Bientôt le retour au centre du jeu pour Boris Johnson ? Deux ans après son départ forcé du 10 Downing Street, l’ancien Premier ministre britannique est pressenti pour prendre la direction du journal britannique The Daily Telegraph, rapporte la presse britannique en ce début de semaine. L’information, d’abord révélée par Sky News, a été confirmée par plusieurs autres titres de presse comme The Guardian, The Times et même le Telegraph lui-même.
Le très influent journal conservateur britannique, sorte d’équivalent du Figaro outre-Manche, est en vente depuis le défaut de paiement de la famille Barclay, qui le détenait depuis 2004. Une offre semblait tenir la corde pour reprendre le titre fondé en 1855 : celle d’un consortium mené par le vice-président des Emirats arabes unis, Sheikh Mansour. Mais celle-ci s’est finalement faite court-circuiter par une loi votée en avril dernier par l’ancienne majorité conservatrice, qui a interdit à un Etat étranger d’acquérir un journal ou un magazine.
Retour à zéro, donc. Et cette fois-ci, c’est l’ancien ministre des Finances de Boris Johnson, Nadhim Zahawi, qui semble au centre du jeu et aurait déjà contacté plusieurs riches investisseurs pour monter une offre à plus de 600 millions de livres sterling (plus de 702 millions d’euros) pour le Daily Telegraph, mais aussi pour le magazine The Spectator. Avec pour projet, notamment, de placer BoJo à la direction de la rédaction du Telegraph, perçu comme la courroie de transmission du Parti conservateur au Royaume-Uni, et qui a dépassé le million d’abonnements en août 2023. Aucun accord n’a jusqu’ici été conclu avec la figure du Brexit, et les discussions sont jusqu’ici restées informelles. Mais elles pourraient donner du poids à la candidature de Nadhim Zahawi pour prendre le contrôle du journal.
Ancien correspondant du journal
Cette nomination serait comme un retour aux sources pour BoJo. C’est en effet comme journaliste au Daily Telegraph que celui-ci s’est fait connaître du grand public, en étant notamment le correspondant du journal à Bruxelles de 1989 à 1994. Ses chroniques acerbes sur l’Union européenne et son fonctionnement, n’hésitant jamais à distordre les faits voire à en inventer pour amuser et servir ses récits, l’ont fait devenir très populaire au Royaume-Uni, notamment au sein des milieux conservateurs.
De quoi faire peu à peu infuser les arguments pour le Brexit, dont il deviendra l’une des figures de proue un peu plus de deux décennies plus tard. “Il était davantage perçu comme un bouffon haut en couleur. Mais nous n’avions pas réalisé qu’il allait donner le ton du débat britannique”, rapportait un ancien fonctionnaire du Royaume-Uni à Bruxelles au journal The Guardian en 2019.

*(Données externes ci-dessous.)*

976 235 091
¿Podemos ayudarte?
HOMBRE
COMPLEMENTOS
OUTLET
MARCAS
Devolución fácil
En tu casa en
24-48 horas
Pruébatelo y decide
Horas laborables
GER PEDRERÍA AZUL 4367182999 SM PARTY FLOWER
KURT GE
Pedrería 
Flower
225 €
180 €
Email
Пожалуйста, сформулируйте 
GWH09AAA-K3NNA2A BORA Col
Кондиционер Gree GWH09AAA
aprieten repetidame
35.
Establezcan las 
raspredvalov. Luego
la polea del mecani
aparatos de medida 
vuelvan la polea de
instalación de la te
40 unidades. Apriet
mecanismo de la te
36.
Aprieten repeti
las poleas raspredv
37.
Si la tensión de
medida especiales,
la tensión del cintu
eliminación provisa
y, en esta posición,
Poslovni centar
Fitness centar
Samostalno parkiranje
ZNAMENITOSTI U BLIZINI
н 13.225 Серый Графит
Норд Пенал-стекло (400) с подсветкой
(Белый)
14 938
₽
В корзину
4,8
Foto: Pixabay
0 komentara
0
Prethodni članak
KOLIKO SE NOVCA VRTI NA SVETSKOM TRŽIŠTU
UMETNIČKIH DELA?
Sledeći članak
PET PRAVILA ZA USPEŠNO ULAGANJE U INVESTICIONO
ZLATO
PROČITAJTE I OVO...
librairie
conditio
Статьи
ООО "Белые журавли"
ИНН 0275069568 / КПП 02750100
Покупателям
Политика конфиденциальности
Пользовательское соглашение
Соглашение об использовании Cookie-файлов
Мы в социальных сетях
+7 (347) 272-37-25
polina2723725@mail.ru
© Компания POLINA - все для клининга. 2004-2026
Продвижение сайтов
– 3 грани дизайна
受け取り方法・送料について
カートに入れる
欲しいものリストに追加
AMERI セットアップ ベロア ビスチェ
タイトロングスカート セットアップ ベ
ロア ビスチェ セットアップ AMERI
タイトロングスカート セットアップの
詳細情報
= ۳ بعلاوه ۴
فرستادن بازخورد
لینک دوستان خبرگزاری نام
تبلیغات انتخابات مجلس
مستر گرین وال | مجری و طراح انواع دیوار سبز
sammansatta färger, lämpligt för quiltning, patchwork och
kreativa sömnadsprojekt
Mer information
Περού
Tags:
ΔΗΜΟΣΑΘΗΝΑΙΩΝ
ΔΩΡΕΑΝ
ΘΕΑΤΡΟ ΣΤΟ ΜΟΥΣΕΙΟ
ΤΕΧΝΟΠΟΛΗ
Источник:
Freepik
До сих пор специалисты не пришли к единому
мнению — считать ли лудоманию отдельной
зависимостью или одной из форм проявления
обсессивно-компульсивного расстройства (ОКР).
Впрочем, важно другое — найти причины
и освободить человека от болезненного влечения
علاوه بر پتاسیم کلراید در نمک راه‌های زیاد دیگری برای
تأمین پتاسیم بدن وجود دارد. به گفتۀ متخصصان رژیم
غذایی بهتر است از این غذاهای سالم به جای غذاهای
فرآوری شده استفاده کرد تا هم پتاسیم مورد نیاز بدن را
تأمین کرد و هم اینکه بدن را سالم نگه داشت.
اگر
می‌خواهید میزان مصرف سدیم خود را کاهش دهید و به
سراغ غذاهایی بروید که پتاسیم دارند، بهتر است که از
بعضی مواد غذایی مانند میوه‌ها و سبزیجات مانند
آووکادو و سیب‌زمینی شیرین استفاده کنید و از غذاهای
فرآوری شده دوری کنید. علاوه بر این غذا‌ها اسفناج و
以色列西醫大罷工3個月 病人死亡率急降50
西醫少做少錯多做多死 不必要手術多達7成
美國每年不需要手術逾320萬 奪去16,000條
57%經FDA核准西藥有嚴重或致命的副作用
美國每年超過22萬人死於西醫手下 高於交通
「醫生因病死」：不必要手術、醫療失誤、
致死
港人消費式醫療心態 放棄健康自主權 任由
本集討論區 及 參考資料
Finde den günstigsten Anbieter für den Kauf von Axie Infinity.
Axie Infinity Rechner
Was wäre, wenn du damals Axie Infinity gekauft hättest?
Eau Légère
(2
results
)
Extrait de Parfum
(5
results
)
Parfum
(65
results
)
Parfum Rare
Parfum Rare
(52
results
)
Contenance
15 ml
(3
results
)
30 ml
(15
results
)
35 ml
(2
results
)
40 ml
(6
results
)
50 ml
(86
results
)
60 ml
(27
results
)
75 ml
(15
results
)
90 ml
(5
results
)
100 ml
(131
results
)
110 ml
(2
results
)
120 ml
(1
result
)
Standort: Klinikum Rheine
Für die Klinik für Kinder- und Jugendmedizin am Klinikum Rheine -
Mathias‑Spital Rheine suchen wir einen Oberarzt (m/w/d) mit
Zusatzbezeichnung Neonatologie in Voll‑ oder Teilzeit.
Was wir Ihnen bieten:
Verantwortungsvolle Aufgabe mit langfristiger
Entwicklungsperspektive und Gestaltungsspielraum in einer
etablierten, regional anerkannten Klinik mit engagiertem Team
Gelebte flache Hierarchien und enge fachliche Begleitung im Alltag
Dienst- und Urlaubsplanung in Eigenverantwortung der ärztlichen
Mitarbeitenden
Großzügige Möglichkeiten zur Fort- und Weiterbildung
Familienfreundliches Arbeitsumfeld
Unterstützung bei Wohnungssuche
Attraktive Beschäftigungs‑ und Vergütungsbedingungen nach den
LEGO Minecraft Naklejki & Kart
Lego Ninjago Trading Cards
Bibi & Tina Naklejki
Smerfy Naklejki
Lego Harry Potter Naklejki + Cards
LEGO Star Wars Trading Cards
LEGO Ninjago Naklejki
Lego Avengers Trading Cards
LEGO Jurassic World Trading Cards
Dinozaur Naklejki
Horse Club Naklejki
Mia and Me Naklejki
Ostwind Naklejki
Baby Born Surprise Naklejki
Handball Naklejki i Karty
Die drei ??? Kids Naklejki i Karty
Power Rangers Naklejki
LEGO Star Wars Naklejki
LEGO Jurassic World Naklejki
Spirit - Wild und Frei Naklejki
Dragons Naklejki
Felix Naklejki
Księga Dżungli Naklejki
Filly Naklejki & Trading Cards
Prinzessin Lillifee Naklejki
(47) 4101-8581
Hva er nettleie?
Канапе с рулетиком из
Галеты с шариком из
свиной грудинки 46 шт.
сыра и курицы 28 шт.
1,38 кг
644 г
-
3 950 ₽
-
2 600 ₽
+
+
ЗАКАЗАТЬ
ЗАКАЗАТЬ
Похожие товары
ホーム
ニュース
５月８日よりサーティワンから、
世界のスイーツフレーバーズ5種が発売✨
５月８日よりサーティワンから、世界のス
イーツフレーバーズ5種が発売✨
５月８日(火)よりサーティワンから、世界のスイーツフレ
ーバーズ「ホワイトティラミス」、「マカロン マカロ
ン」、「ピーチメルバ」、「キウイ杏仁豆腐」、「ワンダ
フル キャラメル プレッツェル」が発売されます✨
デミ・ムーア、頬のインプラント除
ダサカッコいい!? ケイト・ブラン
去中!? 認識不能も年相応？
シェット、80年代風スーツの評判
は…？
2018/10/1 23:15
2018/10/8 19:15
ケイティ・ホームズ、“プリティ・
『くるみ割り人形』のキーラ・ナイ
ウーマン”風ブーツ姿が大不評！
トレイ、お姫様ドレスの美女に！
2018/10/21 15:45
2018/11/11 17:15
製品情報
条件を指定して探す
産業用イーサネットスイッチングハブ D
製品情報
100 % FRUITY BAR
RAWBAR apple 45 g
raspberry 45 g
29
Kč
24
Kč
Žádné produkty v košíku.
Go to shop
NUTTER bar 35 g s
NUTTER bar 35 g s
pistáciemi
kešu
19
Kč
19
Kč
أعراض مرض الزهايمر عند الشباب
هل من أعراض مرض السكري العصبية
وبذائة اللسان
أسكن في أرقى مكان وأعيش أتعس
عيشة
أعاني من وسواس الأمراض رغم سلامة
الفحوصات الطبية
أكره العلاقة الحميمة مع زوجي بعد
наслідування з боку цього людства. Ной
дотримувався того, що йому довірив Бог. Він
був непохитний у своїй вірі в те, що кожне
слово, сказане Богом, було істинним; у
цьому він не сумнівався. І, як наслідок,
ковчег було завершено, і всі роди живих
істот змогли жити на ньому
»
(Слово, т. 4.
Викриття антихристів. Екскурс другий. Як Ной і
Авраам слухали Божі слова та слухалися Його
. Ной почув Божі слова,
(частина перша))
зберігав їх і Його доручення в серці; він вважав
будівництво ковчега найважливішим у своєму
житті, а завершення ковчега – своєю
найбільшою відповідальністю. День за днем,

Si depuis, les scandales à répétition ont largement entaché l’image et la réputation de BoJo, allant jusqu’à le forcer à la démission du poste de Premier ministre en 2022, ce dernier a tout de même gardé une influence dans le débat public britannique. Il rédige notamment une chronique hebdomadaire pour le très lu Daily Mail, “pour laquelle il percevrait un salaire à six chiffres”, affirme le Telegraph.
Un goût de vengeance sur les Tories ?
Mais c’est peut-être bien en retournant là où il s’est d’abord fait connaître que Boris Johnson pourrait redevenir une figure de premier plan au Royaume-Uni, en prenant la direction d’un titre très influent au sein des milieux conservateurs. Si l’ancien Premier ministre n’a pas répondu aux sollicitations des médias britanniques, “il garde une grande affection pour le Telegraph“, a assuré l’un de ses proches à Sky News.
Pour Boris Johnson, cette nomination pourrait également avoir un goût de vengeance sur le parti conservateur et sur Rishi Sunak, écrasés aux dernières élections législatives par les travaillistes. Banni par son propre camp du Parlement britannique en juin 2023 après les conclusions du rapport sur le Partygate – ces fêtes organisées au 10 Downing Street durant la pandémie de Covid-19 outrepassant toutes les restrictions sanitaires -, BoJo s’était fait très discret dans la campagne de son successeur Rishi Sunak, ne lui apportant son soutien que dans la dernière ligne droite du scrutin.
Prendre la direction de la courroie de transmission des Tories pourrait le replacer au centre du jeu dans son parti, et pourquoi pas lui permettre de régler certains comptes avec ceux qui avaient précipité sa chute. A l’image de sa carrière politique d’éternel outsider, Boris Johnson n’a jamais dit son dernier mot.